Fachry Ali Berkisah, Membalik Kebiasaan Humor Gus Dur
Selama ini, Fachry Ali, pengamat sosial politik, berkisah tentang masa-masa sebagai mahasiswa di Australia. Mereka hanya mengonsumsi humor dan lelucon yang disampaikan KH Abdurrahman Wahid.
Nah, kali in, Fachry Ali berkesempatan membalik kebiasaan humor yang dilakukan Gus Dur. Tokoh asal Aceh ini pun menghadirkan humornya untuk Gus Dur, seperti berikut kisahnya:
Jangankan 1980-an, awal 1990-an, Clayton, Melbourne adalah daerah sunyi. Pada musim dingin, kita akan merasa ada di dunia jika ada orang lewat di halaman depan rumah barang satu atau dua orang.
Kesunyian ini tdk bisa dikompensasi dengan pergi ke pasar atau mall atau toko swalayan. Sebab, toko-toko tutup pada pukul 8 malam. Akhir pekan justru puncak kesunyian, karena ‘ekonomi’ tidak bergerak. Toko-toko tutup semua.
Ini berkaitan dengan politik. Partai Buruh selalu menang dalam kontestasi politik di negara bagian Victoria. Karena ada kecenderungan ‘memanjakan’ kaum pekerja, maka pihak yang menang tidak mau mengeksploitasi kaum pekerja. Mereka, demikian asumsi yang dikemukakan, harus punya waktu istirahat dan kumpul bersama keluarga. Inilah yang menyebabkan toko-toko tutup pada Sabtu dan Ahad.

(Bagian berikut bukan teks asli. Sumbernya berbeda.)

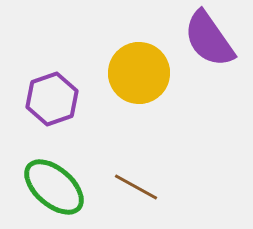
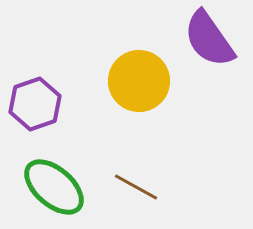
yellow circle: moved 8 px down
purple hexagon: moved 17 px left, 5 px down
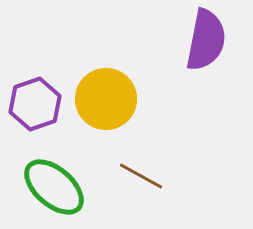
purple semicircle: moved 3 px left, 1 px down; rotated 134 degrees counterclockwise
yellow circle: moved 33 px left, 18 px down
brown line: moved 5 px right, 11 px up
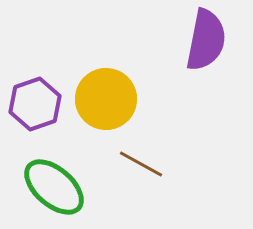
brown line: moved 12 px up
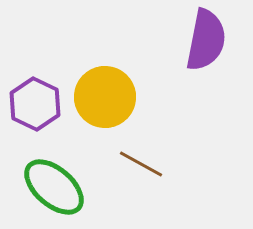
yellow circle: moved 1 px left, 2 px up
purple hexagon: rotated 15 degrees counterclockwise
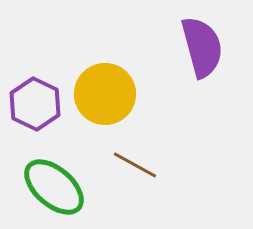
purple semicircle: moved 4 px left, 7 px down; rotated 26 degrees counterclockwise
yellow circle: moved 3 px up
brown line: moved 6 px left, 1 px down
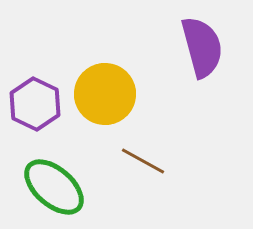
brown line: moved 8 px right, 4 px up
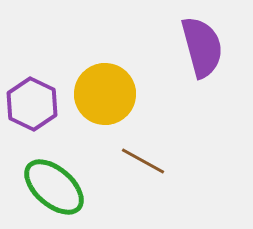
purple hexagon: moved 3 px left
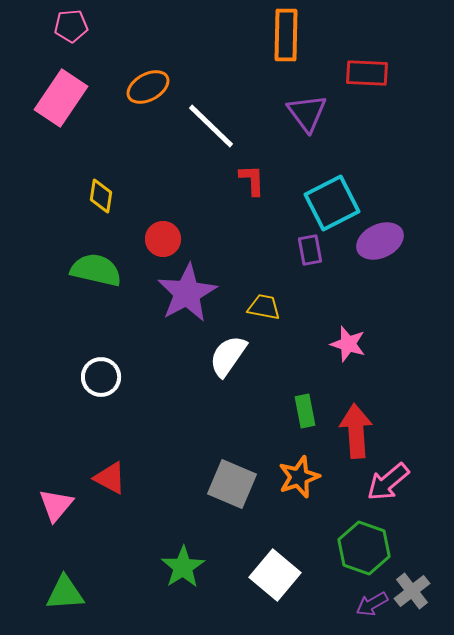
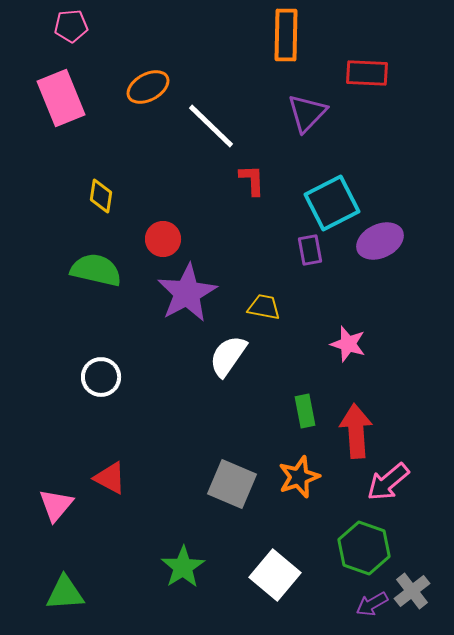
pink rectangle: rotated 56 degrees counterclockwise
purple triangle: rotated 21 degrees clockwise
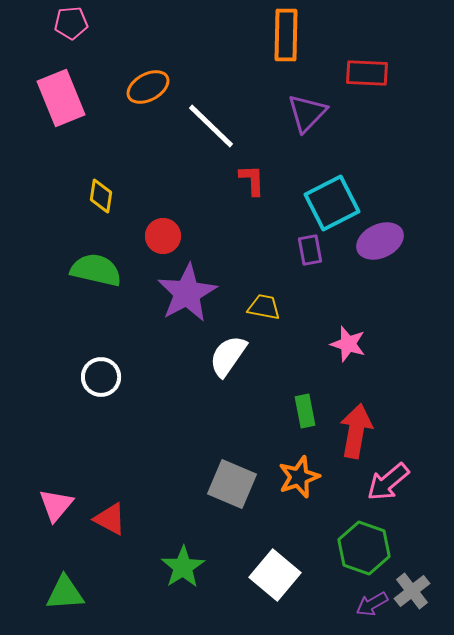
pink pentagon: moved 3 px up
red circle: moved 3 px up
red arrow: rotated 14 degrees clockwise
red triangle: moved 41 px down
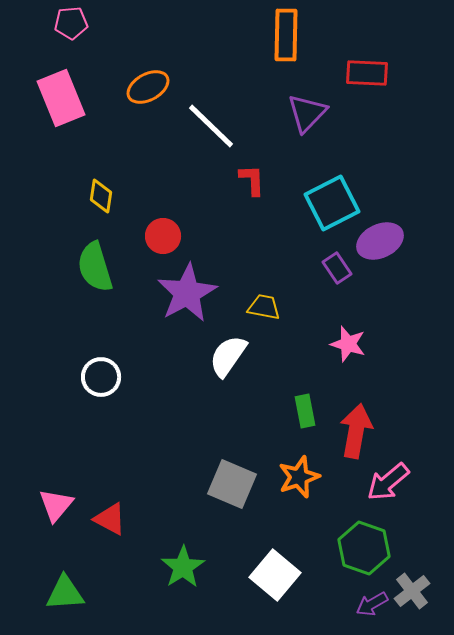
purple rectangle: moved 27 px right, 18 px down; rotated 24 degrees counterclockwise
green semicircle: moved 1 px left, 3 px up; rotated 120 degrees counterclockwise
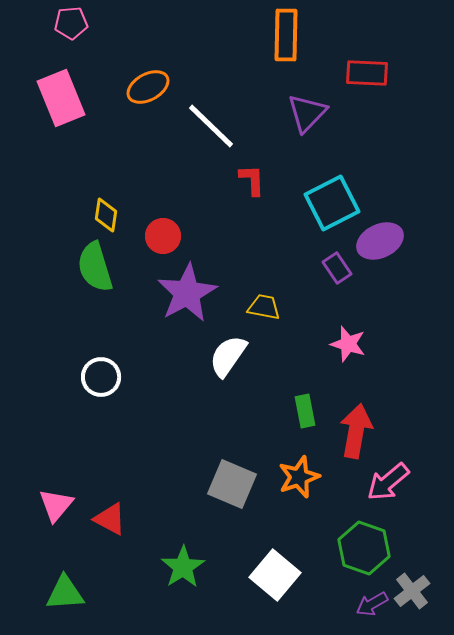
yellow diamond: moved 5 px right, 19 px down
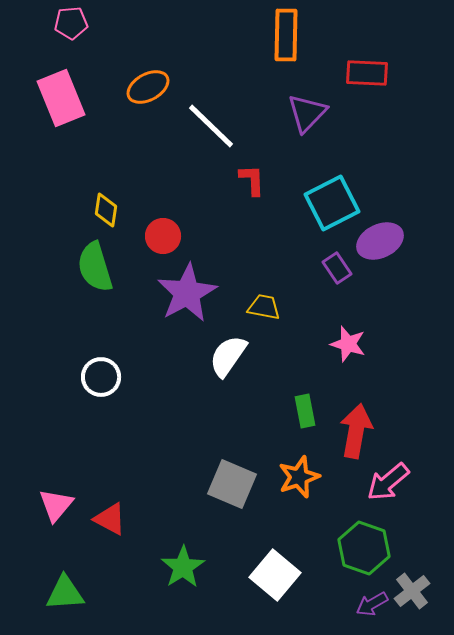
yellow diamond: moved 5 px up
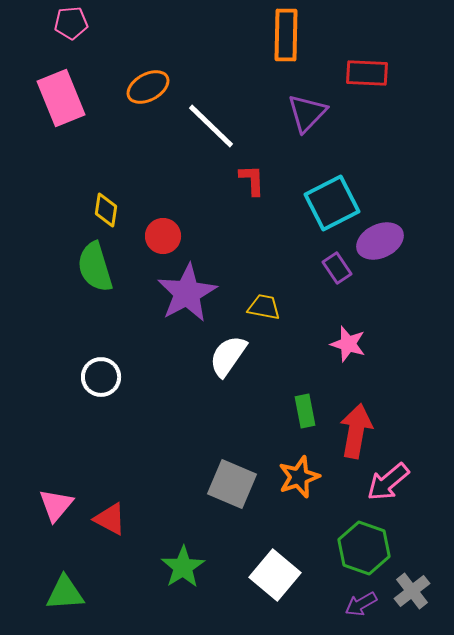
purple arrow: moved 11 px left
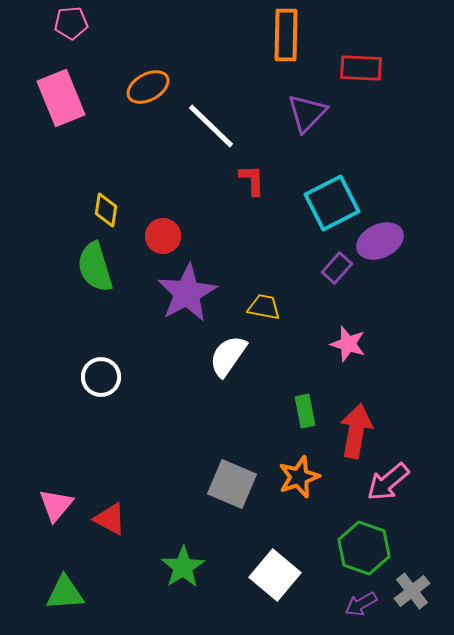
red rectangle: moved 6 px left, 5 px up
purple rectangle: rotated 76 degrees clockwise
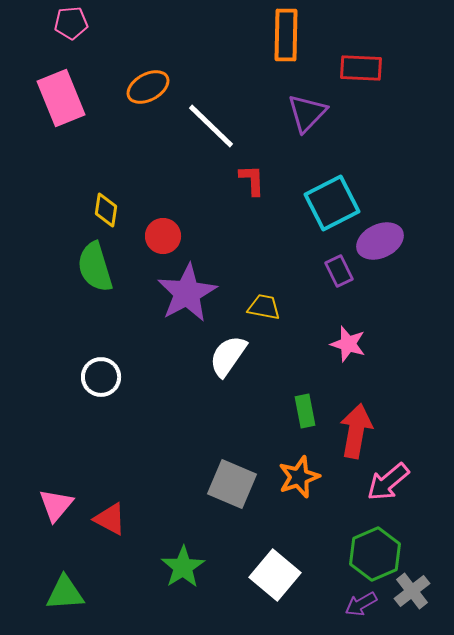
purple rectangle: moved 2 px right, 3 px down; rotated 68 degrees counterclockwise
green hexagon: moved 11 px right, 6 px down; rotated 18 degrees clockwise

Maka, setiap mahasiswa baru, terutama yang ditempatkan di asrama Normanby di belakang kampus, kesunyian ini sangat menyiksa. Saya pernah mendapatkan sebuah sajak mahasiswa Indonesia yang mengungkapkan kepedihan akan kesunyian ini.
Sajak itu, bersama beberapa bahan pelajaran dibuang begitu saja —ketika sang mahasiswa hendak kembali ke Indonesia. Karena mungkin itulah pertama kali ia membuat sajak, isinya sangat kentara mengungkapkan kerinduan kepada keluarga di tahun awal berada di asrama Normanby.

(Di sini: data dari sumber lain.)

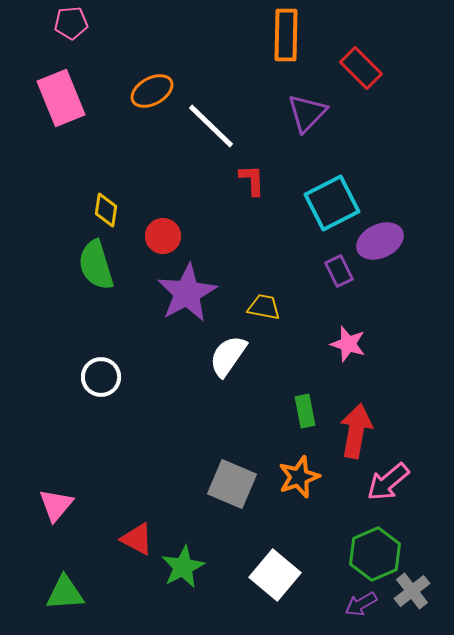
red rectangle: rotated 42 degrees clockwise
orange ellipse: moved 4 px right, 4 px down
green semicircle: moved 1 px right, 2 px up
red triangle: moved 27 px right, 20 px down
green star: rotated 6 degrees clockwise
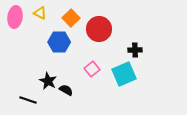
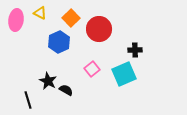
pink ellipse: moved 1 px right, 3 px down
blue hexagon: rotated 25 degrees counterclockwise
black line: rotated 54 degrees clockwise
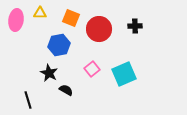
yellow triangle: rotated 24 degrees counterclockwise
orange square: rotated 24 degrees counterclockwise
blue hexagon: moved 3 px down; rotated 15 degrees clockwise
black cross: moved 24 px up
black star: moved 1 px right, 8 px up
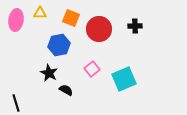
cyan square: moved 5 px down
black line: moved 12 px left, 3 px down
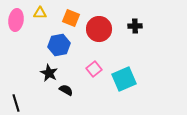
pink square: moved 2 px right
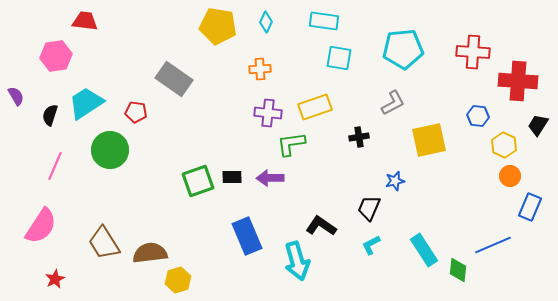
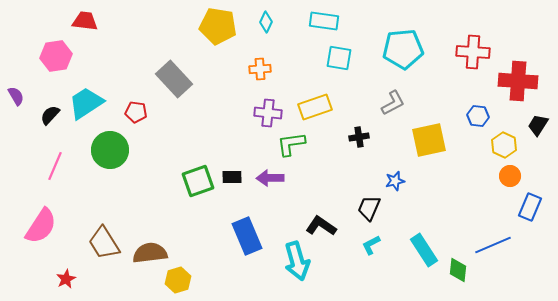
gray rectangle at (174, 79): rotated 12 degrees clockwise
black semicircle at (50, 115): rotated 25 degrees clockwise
red star at (55, 279): moved 11 px right
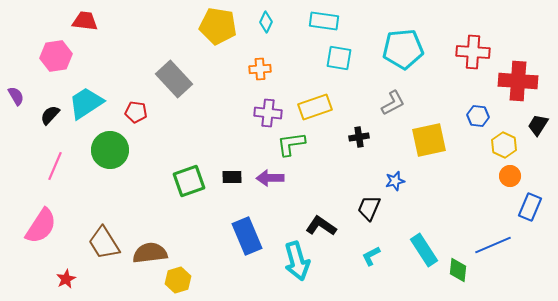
green square at (198, 181): moved 9 px left
cyan L-shape at (371, 245): moved 11 px down
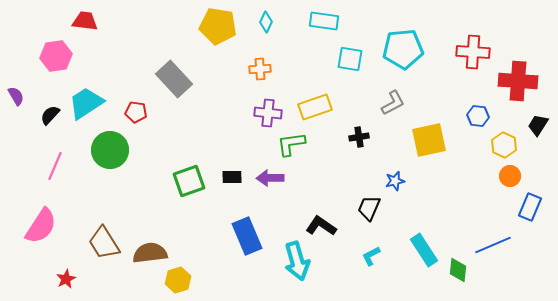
cyan square at (339, 58): moved 11 px right, 1 px down
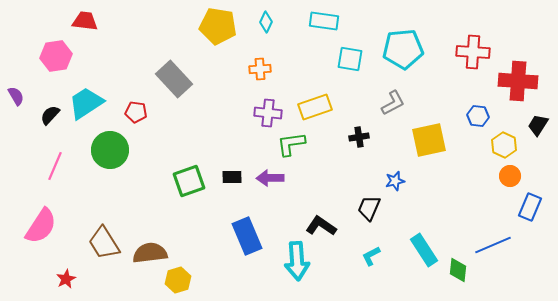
cyan arrow at (297, 261): rotated 12 degrees clockwise
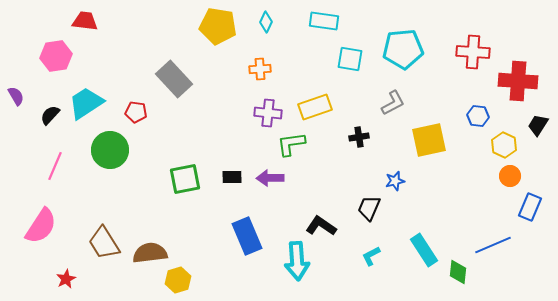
green square at (189, 181): moved 4 px left, 2 px up; rotated 8 degrees clockwise
green diamond at (458, 270): moved 2 px down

Ketika sajak itu ditulis, Ibnu Wahyudi, dosen Fak Sastra UI belum datang ke Clayton. Jadi, ia tidak sempat mengkonsultasikannya kepada Ibnu Wahyudi tentang bagaimana membuat sajak apik.
Dalam keadaan beginilah, seperti diceritakan Mohamad Sobary kepada saya, seorang mahasiswa yang sudah senior gelisah dan bermurung durja.
Daripada kita selalu menjadi ‘konsumen’ guyonan Kiai Abdurrahman Wahid, maka biar sekali-sekali kita bercerita, sang kiai yang tertawa. Dan memang benar, ketika apa yang diceritakan Sobary itu saya sampaikan, Kiai Abdurrahman Wahid tertawa mengakak.
Bagaimana ceritanya?
Karena telah begitu rindu kepada keluarga, maka sang mahasiswa di atas menyiapkan uang A$20 untuk menelpon. Uang itu dipecah-pecah dalam unit A$2. Dengan cara ini, ia bisa menyambung telpon dengan memasukkan koin A$2 —tiap-tiap telepon hendak terputus.
Setelah berbicara dengan isteri secukupnya, tibalah gilaran ia bicara dengan empat putra-putrinya. Dan tiap anak selalu mendapat nasihat penutup. Bunyinya begini: ‘Sinawu sing mempeng. Ajo lali shalat.’ Dan ini tentunya diucapkan berulang.
Karena terlalu sering dan tak lagi konsentrasi, akhirnya sang mahasiswa tak lagi sadar. Dan inilah nasihat yang diberikan kepada anak yang mendapat giliran bicara terakhir ditelpon itu: ‘Sinawu sing mempeng. Ajo shalat!’